If i don't use awk, i throw tr -s ' ' into the pipeline, and then the delimiter is a single space, so you can just cut.

axiolite · on Oct 1, 2021

That will collapse multiple spaces, but won't handle a mix of spaces and tabs, which awk will handle.

adamgordonbell · on Sept 30, 2021

choose from your link does look nice for simple column selection.

   echo -e "foo   bar   baz" | choose -1 -2

vs awks

   echo -e "foo   bar   baz" | awk '{ print $2, $3}'

I love the effort people are putting into reinventing the core unix tools.

I think I'll stick with Awk for now though.

foobarian · on Sept 30, 2021

The problem with new tools is

$ choose

bash: choose: command not found...

goohle · on Sept 30, 2021

  ls -l | tr -s ' ' | cut -d ' ' -f 5

foobarian · on Sept 30, 2021

Exactly! Exactly! And now fix it to work with tabs :-)

tyingq · on Sept 30, 2021

And leading whitespace. Compare:

  $ printf " one two  three"  | tr -s ' ' | cut -d ' ' -f 1

  $ printf " one two  three"  | awk '{print $1}'
  one

goohle · on Sept 30, 2021

  ps ax | sed 's/^\s\+//; s/\s\+/ /g;' | cut -d ' ' -f 4

goohle · on Sept 30, 2021

  echo -e '1\t2\t3\t4\t5' | expand -t 1 | cut -d ' ' -f 3

choffman · on Sept 30, 2021

I really appreciate you writing this guide.
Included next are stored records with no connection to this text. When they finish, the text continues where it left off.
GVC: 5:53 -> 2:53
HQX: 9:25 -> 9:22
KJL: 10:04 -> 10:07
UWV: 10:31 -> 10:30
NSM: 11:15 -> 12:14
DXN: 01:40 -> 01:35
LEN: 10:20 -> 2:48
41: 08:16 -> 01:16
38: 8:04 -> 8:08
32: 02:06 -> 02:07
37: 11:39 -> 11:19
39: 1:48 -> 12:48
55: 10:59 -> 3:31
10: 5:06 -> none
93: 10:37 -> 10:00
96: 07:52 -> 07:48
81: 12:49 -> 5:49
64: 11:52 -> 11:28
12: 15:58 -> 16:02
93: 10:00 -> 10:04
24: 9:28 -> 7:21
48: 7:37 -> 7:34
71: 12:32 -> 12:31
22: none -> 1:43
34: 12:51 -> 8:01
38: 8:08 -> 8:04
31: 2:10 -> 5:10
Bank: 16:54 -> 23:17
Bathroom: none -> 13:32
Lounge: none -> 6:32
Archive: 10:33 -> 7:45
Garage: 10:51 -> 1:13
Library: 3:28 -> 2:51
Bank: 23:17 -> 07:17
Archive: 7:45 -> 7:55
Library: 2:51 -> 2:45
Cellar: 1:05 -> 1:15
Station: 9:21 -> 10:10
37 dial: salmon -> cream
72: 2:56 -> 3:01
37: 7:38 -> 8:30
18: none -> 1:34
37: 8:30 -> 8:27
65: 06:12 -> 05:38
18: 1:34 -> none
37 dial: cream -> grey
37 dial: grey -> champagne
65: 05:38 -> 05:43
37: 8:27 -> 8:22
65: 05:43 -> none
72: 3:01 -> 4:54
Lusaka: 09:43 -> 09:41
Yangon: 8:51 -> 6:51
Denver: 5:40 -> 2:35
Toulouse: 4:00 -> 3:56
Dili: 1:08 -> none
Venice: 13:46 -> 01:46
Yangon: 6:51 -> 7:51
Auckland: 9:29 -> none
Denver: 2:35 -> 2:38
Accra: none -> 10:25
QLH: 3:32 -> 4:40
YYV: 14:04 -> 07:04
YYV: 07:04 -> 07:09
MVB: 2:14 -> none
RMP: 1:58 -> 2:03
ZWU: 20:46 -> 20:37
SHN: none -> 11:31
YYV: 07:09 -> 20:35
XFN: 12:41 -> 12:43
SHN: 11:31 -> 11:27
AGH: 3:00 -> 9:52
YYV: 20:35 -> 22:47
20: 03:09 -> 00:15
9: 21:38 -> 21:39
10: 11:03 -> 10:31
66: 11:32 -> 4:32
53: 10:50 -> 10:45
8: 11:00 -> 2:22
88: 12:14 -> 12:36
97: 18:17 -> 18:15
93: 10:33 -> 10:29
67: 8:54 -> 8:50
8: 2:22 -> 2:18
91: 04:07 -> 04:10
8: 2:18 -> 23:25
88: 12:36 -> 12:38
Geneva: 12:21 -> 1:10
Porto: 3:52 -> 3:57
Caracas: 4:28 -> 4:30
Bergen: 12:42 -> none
As a long time Linux user, I've always wanted to learn AWK, but it seemed too daunting. Three minutes into your guide and I immediately saw how I could use it in my day-to-day usage.

scbrg · on Oct 1, 2021

I blame GNU's man page. I was in the same situation for the longest time, but stumbled over a man page for a simpler implementation of awk (plan9's, in my case) and learned it in 10-15 minutes (not claiming I understood it more than partially in that time of course, but enough to write my own small programs).

Since then I've made a point of finding man-pages from other systems whenever the manual for a GNU tool is a bit daunting. It tends to lower the learning threshold quite a lot, honestly.

    $ man gawk | wc
       1568   13030   94207
    $ man -l /usr/share/man/man1/awk.1plan9.gz | wc 
        214    1579   10956

Not trying to detract from this great guide. Just a general tip :)

guerrilla · on Oct 1, 2021

I tend to use cat-v since you can check really old versions which tend to be far simpler.

http://man.cat-v.org/unix_7th/1/awk

adamgordonbell · on Sept 30, 2021

Thank you! It took me longer to write then I expected it would. I was originally just going to do some small examples of each idea.

But once I got the idea of aggregating the book review data from amazon I felt I had to see it through.

kevinwang · on Sept 30, 2021

As someone who's never used awk before, I really enjoyed this write-up and I think it was very well written!

mousepilot · on Sept 30, 2021

chiming in, I had a feeling that the article and the comments here would contain some jewels and both have exceeded expectations.